• _Problem details_:
Some lines in the entries contain the word "hàng". Copy all of them.

• _Recorded information_:
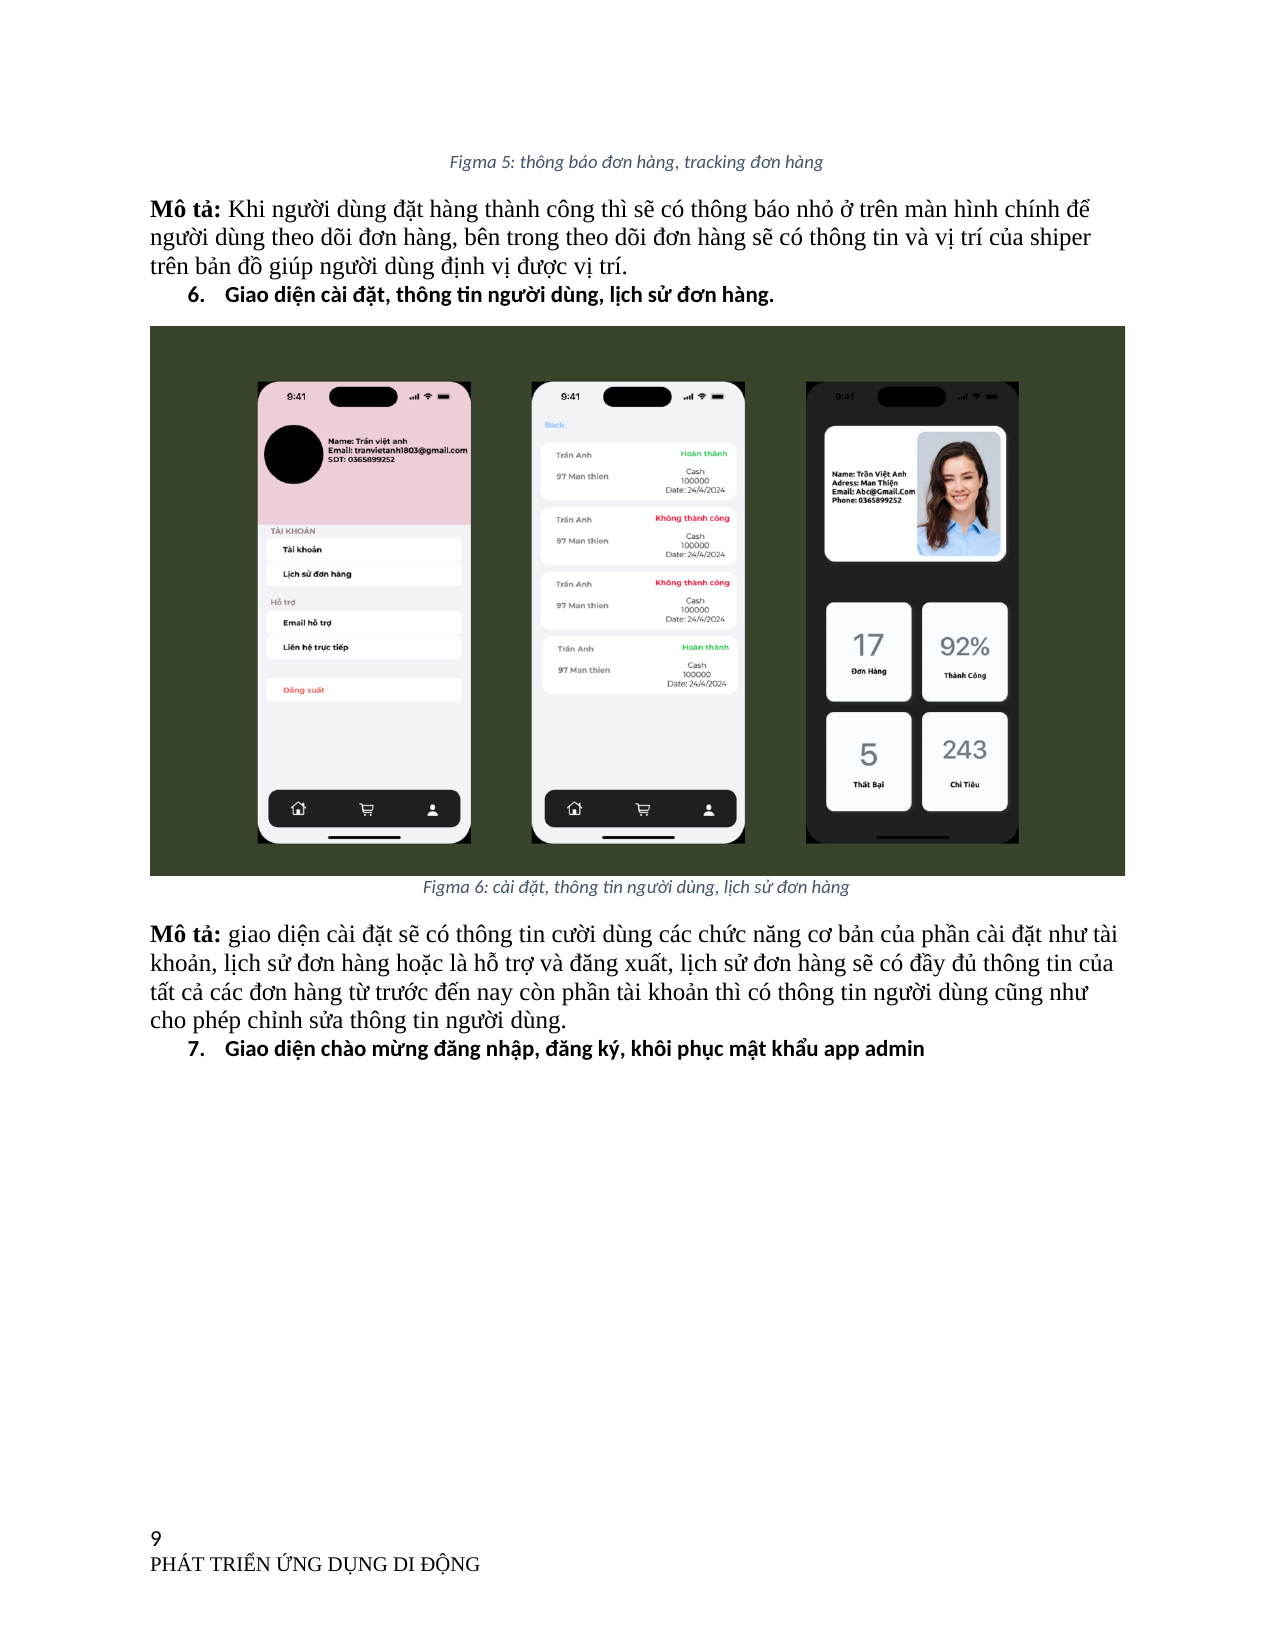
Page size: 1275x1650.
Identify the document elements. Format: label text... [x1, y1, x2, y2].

text Mô tả: giao diện cài đặt sẽ có thông tin cười dùng các chức năng cơ bản của phần cài đặt như tài khoản, lịch sử đơn hàng hoặc là hỗ trợ và đăng xuất, lịch sử đơn hàng sẽ có đầy đủ thông tin của tất cả các đơn hàng từ trước đến nay còn phần tài khoản thì có thông tin người dùng cũng như cho phép chỉnh sửa thông tin người dùng. [150, 919, 1125, 1034]
text Figma 6: cài đặt, thông tin người dùng, lịch sử đơn hàng [150, 876, 1125, 898]
text Mô tả: Khi người dùng đặt hàng thành công thì sẽ có thông báo nhỏ ở trên màn hình chính để người dùng theo dõi đơn hàng, bên trong theo dõi đơn hàng sẽ có thông tin và vị trí của shiper trên bản đồ giúp người dùng định vị được vị trí. [150, 194, 1125, 280]
list Giao diện cài đặt, thông tin người dùng, lịch sử đơn hàng. [187, 280, 1125, 308]
picture [150, 326, 1125, 876]
text Figma 5: thông báo đơn hàng, tracking đơn hàng [150, 150, 1125, 173]
list Giao diện chào mừng đăng nhập, đăng ký, khôi phục mật khẩu app admin [187, 1034, 1125, 1062]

• _Response below_:
text Mô tả: giao diện cài đặt sẽ có thông tin cười dùng các chức năng cơ bản của phần cài đặt như tài khoản, lịch sử đơn hàng hoặc là hỗ trợ và đăng xuất, lịch sử đơn hàng sẽ có đầy đủ thông tin của tất cả các đơn hàng từ trước đến nay còn phần tài khoản thì có thông tin người dùng cũng như cho phép chỉnh sửa thông tin người dùng. [150, 919, 1125, 1034]
text Figma 6: cài đặt, thông tin người dùng, lịch sử đơn hàng [150, 876, 1125, 898]
text Mô tả: Khi người dùng đặt hàng thành công thì sẽ có thông báo nhỏ ở trên màn hình chính để người dùng theo dõi đơn hàng, bên trong theo dõi đơn hàng sẽ có thông tin và vị trí của shiper trên bản đồ giúp người dùng định vị được vị trí. [150, 194, 1125, 280]
list Giao diện cài đặt, thông tin người dùng, lịch sử đơn hàng. [187, 280, 1125, 308]
text Figma 5: thông báo đơn hàng, tracking đơn hàng [150, 150, 1125, 173]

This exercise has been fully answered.